Painting Laminate Furniture

If you google “How to paint laminate furniture” you will get dozens of different results.  Being able to paint cheap laminate furniture and give it new life is the hallmark of the DIY blogger.  I will admit that until recently I usually ignored these posts.   I’ve been painting laminate furniture since before most of these bloggers were out of diapers – back in the day when everyone said it was impossible to do!  I got great results – I have a cheap WalMart shelf in my kitchen that I first painted 19 years ago and it still looks great – but it was labor intensive with days of sanding, priming, painting and more sanding to get the desired results.

Well, I am glad that this old dog finally paid attention to some of those DIY bloggers and learned a new trick; I’m converted!  I have always used Kilz brand primer, and I’m sure I still will, but what I have learned is that some primers are gripping primers and some are not.  If you want to paint a surface that the paint won’t adhere to, you’ve got to give it something to stick to.  Enter this wonder:

It grips to the surface to be painted with NO SANDING. I bought this straight off the shelf at Home Depot (have them shake it up for you while you’re there!).  It is pretty pricey stuff, but it seems to go a long way.  It comes in both white and grey; get white if your paint is light and use grey if it is dark.

I had an Ikea wardrobe that I have been wanting to paint forever, but I knew all that sanding was going to be a pain so I kept putting it off.  I thought this was the perfect project to try out the Gripper on.

I forgot to take a picture of it before I took the doors off, but you get the idea…

Take the doors off, tape around the mirror and remove or tape all the hardware.   I chose not to paint the inside, so I taped around there too.  Give everything a good coat of the Gripper with a regular brush or roller.
* * * * *
• Tasks to complete
**a)** Copy out everything in the post from "If you google" down to "the desired results.".
**b)** Give everything in the rows from the very first row down to the line containing "yellow arrow: moved", inclusive, as a JSON list of strings with one string per line, omitting blank lines and the picture lines.

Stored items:
* * * * *
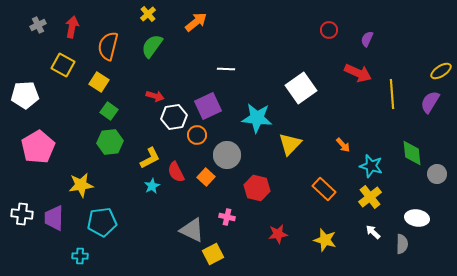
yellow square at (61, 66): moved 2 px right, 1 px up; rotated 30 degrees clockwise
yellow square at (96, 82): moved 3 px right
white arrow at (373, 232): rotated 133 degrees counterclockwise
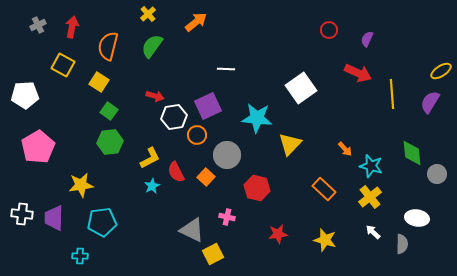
orange arrow at (343, 145): moved 2 px right, 4 px down
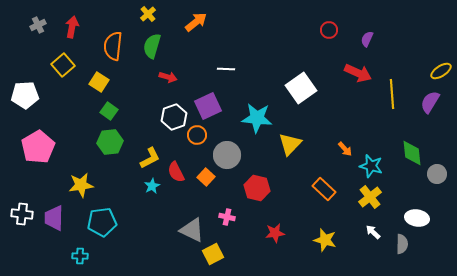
orange semicircle at (108, 46): moved 5 px right; rotated 8 degrees counterclockwise
green semicircle at (152, 46): rotated 20 degrees counterclockwise
yellow square at (63, 65): rotated 20 degrees clockwise
red arrow at (155, 96): moved 13 px right, 19 px up
white hexagon at (174, 117): rotated 10 degrees counterclockwise
red star at (278, 234): moved 3 px left, 1 px up
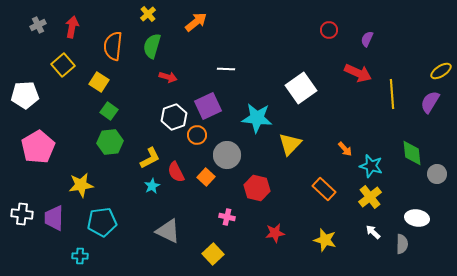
gray triangle at (192, 230): moved 24 px left, 1 px down
yellow square at (213, 254): rotated 15 degrees counterclockwise
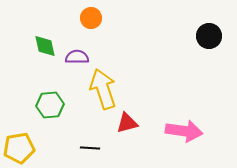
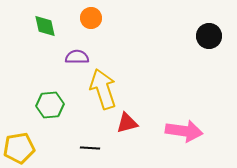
green diamond: moved 20 px up
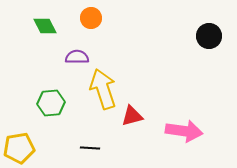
green diamond: rotated 15 degrees counterclockwise
green hexagon: moved 1 px right, 2 px up
red triangle: moved 5 px right, 7 px up
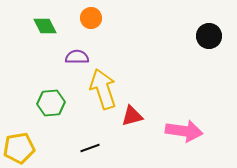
black line: rotated 24 degrees counterclockwise
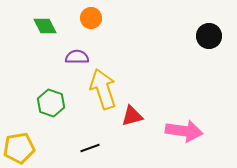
green hexagon: rotated 24 degrees clockwise
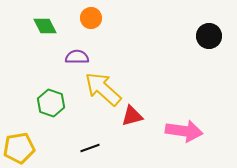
yellow arrow: rotated 30 degrees counterclockwise
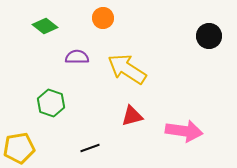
orange circle: moved 12 px right
green diamond: rotated 25 degrees counterclockwise
yellow arrow: moved 24 px right, 20 px up; rotated 9 degrees counterclockwise
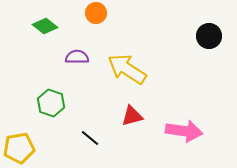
orange circle: moved 7 px left, 5 px up
black line: moved 10 px up; rotated 60 degrees clockwise
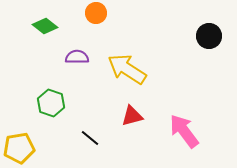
pink arrow: rotated 135 degrees counterclockwise
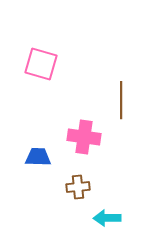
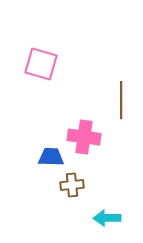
blue trapezoid: moved 13 px right
brown cross: moved 6 px left, 2 px up
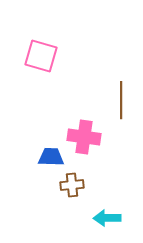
pink square: moved 8 px up
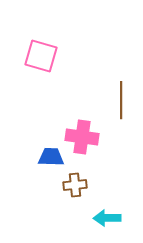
pink cross: moved 2 px left
brown cross: moved 3 px right
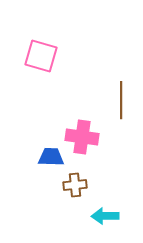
cyan arrow: moved 2 px left, 2 px up
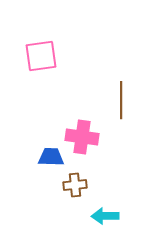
pink square: rotated 24 degrees counterclockwise
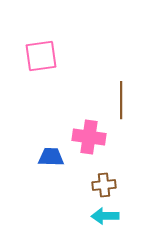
pink cross: moved 7 px right
brown cross: moved 29 px right
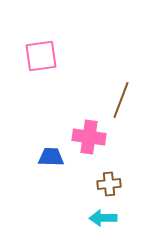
brown line: rotated 21 degrees clockwise
brown cross: moved 5 px right, 1 px up
cyan arrow: moved 2 px left, 2 px down
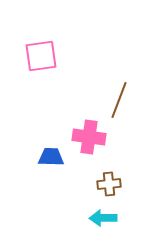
brown line: moved 2 px left
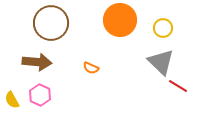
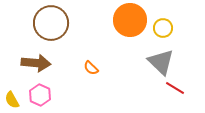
orange circle: moved 10 px right
brown arrow: moved 1 px left, 1 px down
orange semicircle: rotated 21 degrees clockwise
red line: moved 3 px left, 2 px down
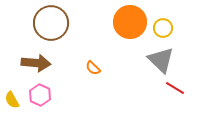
orange circle: moved 2 px down
gray triangle: moved 2 px up
orange semicircle: moved 2 px right
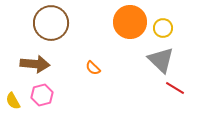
brown arrow: moved 1 px left, 1 px down
pink hexagon: moved 2 px right; rotated 20 degrees clockwise
yellow semicircle: moved 1 px right, 1 px down
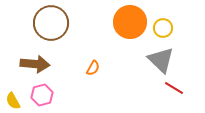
orange semicircle: rotated 105 degrees counterclockwise
red line: moved 1 px left
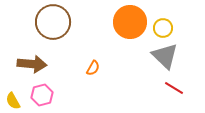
brown circle: moved 2 px right, 1 px up
gray triangle: moved 4 px right, 4 px up
brown arrow: moved 3 px left
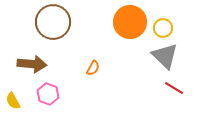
pink hexagon: moved 6 px right, 1 px up; rotated 25 degrees counterclockwise
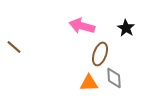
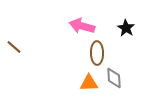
brown ellipse: moved 3 px left, 1 px up; rotated 20 degrees counterclockwise
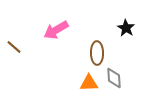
pink arrow: moved 26 px left, 4 px down; rotated 45 degrees counterclockwise
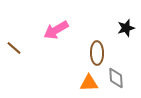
black star: rotated 24 degrees clockwise
brown line: moved 1 px down
gray diamond: moved 2 px right
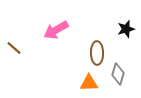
black star: moved 1 px down
gray diamond: moved 2 px right, 4 px up; rotated 20 degrees clockwise
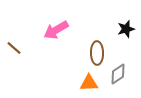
gray diamond: rotated 40 degrees clockwise
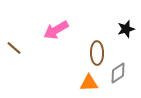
gray diamond: moved 1 px up
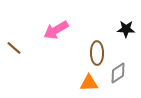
black star: rotated 18 degrees clockwise
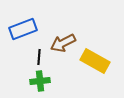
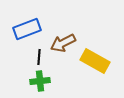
blue rectangle: moved 4 px right
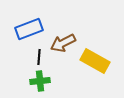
blue rectangle: moved 2 px right
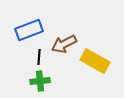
blue rectangle: moved 1 px down
brown arrow: moved 1 px right, 1 px down
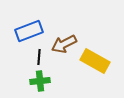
blue rectangle: moved 1 px down
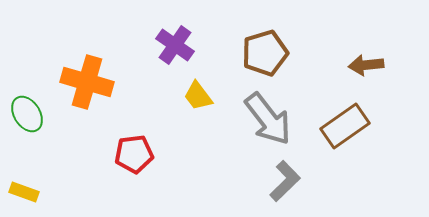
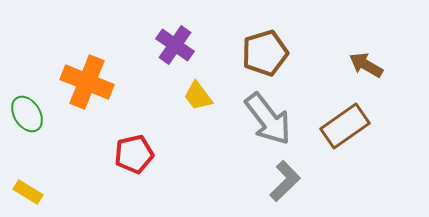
brown arrow: rotated 36 degrees clockwise
orange cross: rotated 6 degrees clockwise
red pentagon: rotated 6 degrees counterclockwise
yellow rectangle: moved 4 px right; rotated 12 degrees clockwise
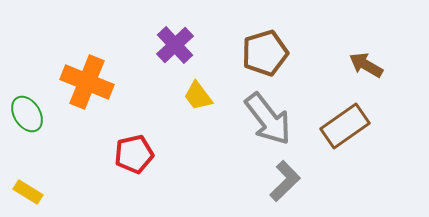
purple cross: rotated 12 degrees clockwise
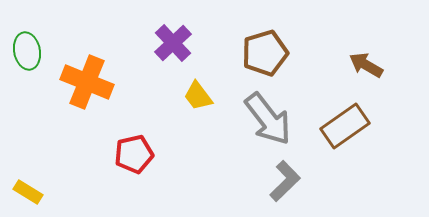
purple cross: moved 2 px left, 2 px up
green ellipse: moved 63 px up; rotated 21 degrees clockwise
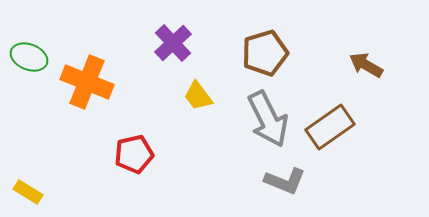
green ellipse: moved 2 px right, 6 px down; rotated 57 degrees counterclockwise
gray arrow: rotated 12 degrees clockwise
brown rectangle: moved 15 px left, 1 px down
gray L-shape: rotated 66 degrees clockwise
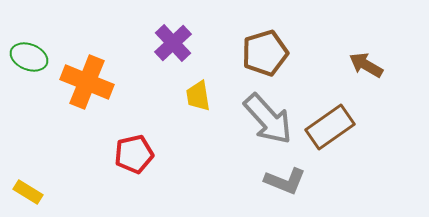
yellow trapezoid: rotated 28 degrees clockwise
gray arrow: rotated 16 degrees counterclockwise
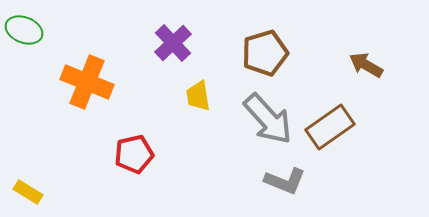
green ellipse: moved 5 px left, 27 px up
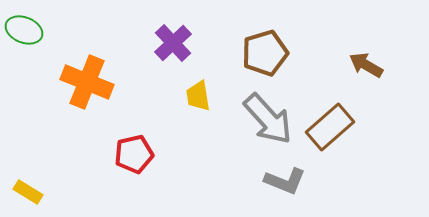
brown rectangle: rotated 6 degrees counterclockwise
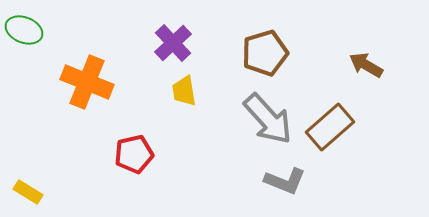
yellow trapezoid: moved 14 px left, 5 px up
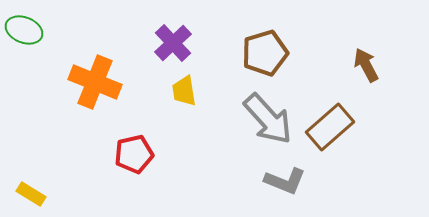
brown arrow: rotated 32 degrees clockwise
orange cross: moved 8 px right
yellow rectangle: moved 3 px right, 2 px down
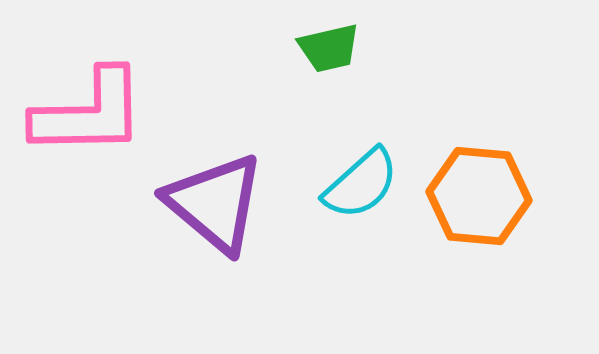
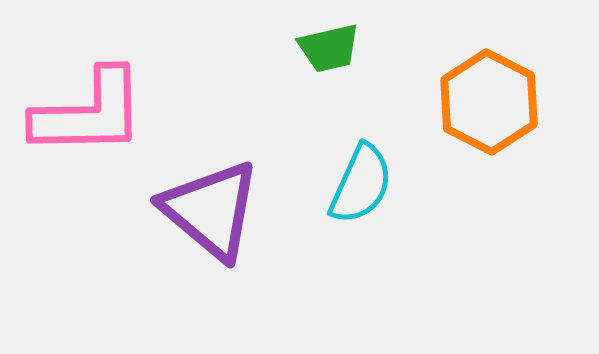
cyan semicircle: rotated 24 degrees counterclockwise
orange hexagon: moved 10 px right, 94 px up; rotated 22 degrees clockwise
purple triangle: moved 4 px left, 7 px down
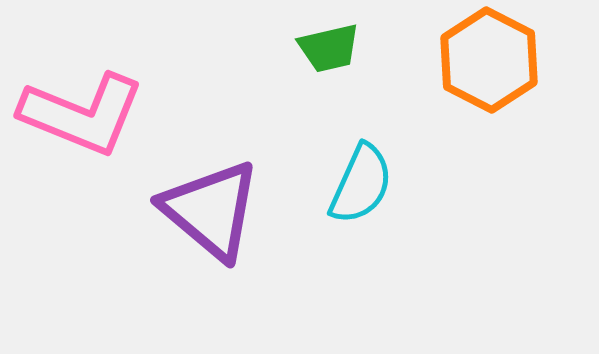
orange hexagon: moved 42 px up
pink L-shape: moved 7 px left, 1 px down; rotated 23 degrees clockwise
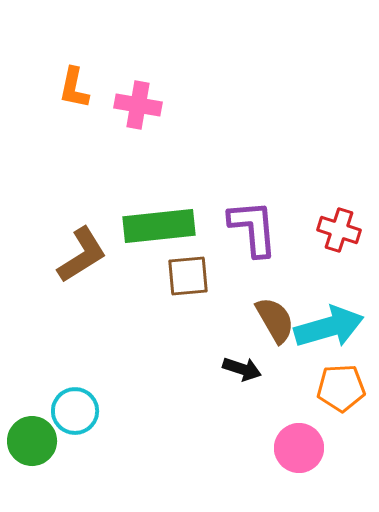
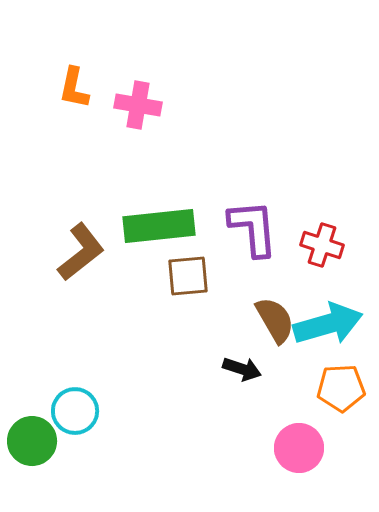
red cross: moved 17 px left, 15 px down
brown L-shape: moved 1 px left, 3 px up; rotated 6 degrees counterclockwise
cyan arrow: moved 1 px left, 3 px up
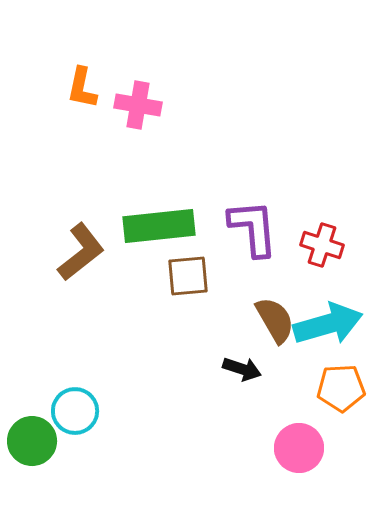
* * * * *
• The results
**a)**
If you google “How to paint laminate furniture” you will get dozens of different results.  Being able to paint cheap laminate furniture and give it new life is the hallmark of the DIY blogger.  I will admit that until recently I usually ignored these posts.   I’ve been painting laminate furniture since before most of these bloggers were out of diapers – back in the day when everyone said it was impossible to do!  I got great results – I have a cheap WalMart shelf in my kitchen that I first painted 19 years ago and it still looks great – but it was labor intensive with days of sanding, priming, painting and more sanding to get the desired results.

**b)**
[
  "yellow square at (61, 66): moved 2 px right, 1 px up; rotated 30 degrees clockwise",
  "yellow square at (96, 82): moved 3 px right",
  "white arrow at (373, 232): rotated 133 degrees counterclockwise",
  "orange arrow at (343, 145): moved 2 px right, 4 px down",
  "orange semicircle at (108, 46): moved 5 px right; rotated 8 degrees counterclockwise",
  "green semicircle at (152, 46): rotated 20 degrees counterclockwise",
  "yellow square at (63, 65): rotated 20 degrees clockwise",
  "red arrow at (155, 96): moved 13 px right, 19 px up",
  "white hexagon at (174, 117): rotated 10 degrees counterclockwise",
  "red star at (278, 234): moved 3 px left, 1 px up",
  "gray triangle at (192, 230): moved 24 px left, 1 px down",
  "yellow square at (213, 254): rotated 15 degrees counterclockwise",
  "green diamond: moved 20 px up",
  "green diamond: rotated 15 degrees counterclockwise",
  "green hexagon: moved 1 px right, 2 px up",
  "red triangle: moved 5 px right, 7 px up",
  "black line: rotated 24 degrees counterclockwise",
  "green hexagon: rotated 24 degrees clockwise",
  "yellow arrow: rotated 30 degrees counterclockwise",
  "orange circle: moved 12 px right",
  "green diamond: rotated 25 degrees counterclockwise",
  "yellow arrow: moved 24 px right, 20 px up; rotated 9 degrees counterclockwise"
]